AVAILABLE DATA -
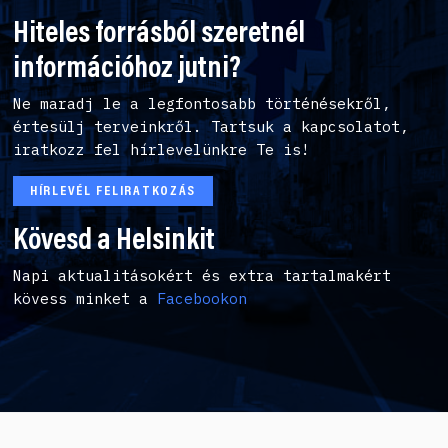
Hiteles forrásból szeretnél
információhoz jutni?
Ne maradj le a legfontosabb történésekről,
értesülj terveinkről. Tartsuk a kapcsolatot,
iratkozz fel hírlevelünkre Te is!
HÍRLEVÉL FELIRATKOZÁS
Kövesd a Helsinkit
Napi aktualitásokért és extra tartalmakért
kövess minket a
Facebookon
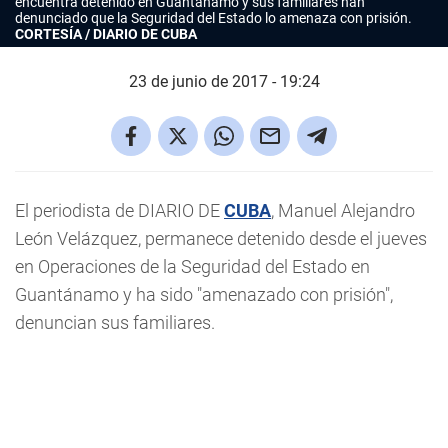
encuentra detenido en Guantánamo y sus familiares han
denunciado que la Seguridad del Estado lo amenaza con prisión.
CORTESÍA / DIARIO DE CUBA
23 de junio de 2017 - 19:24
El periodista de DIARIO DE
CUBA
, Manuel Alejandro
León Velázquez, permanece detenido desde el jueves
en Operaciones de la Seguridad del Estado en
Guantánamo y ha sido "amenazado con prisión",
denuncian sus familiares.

YOUR TASK -
Every line of the listing above that includes "DIARIO" should be copied out.

EXERCISE SOLUTION -
CORTESÍA / DIARIO DE CUBA
El periodista de DIARIO DE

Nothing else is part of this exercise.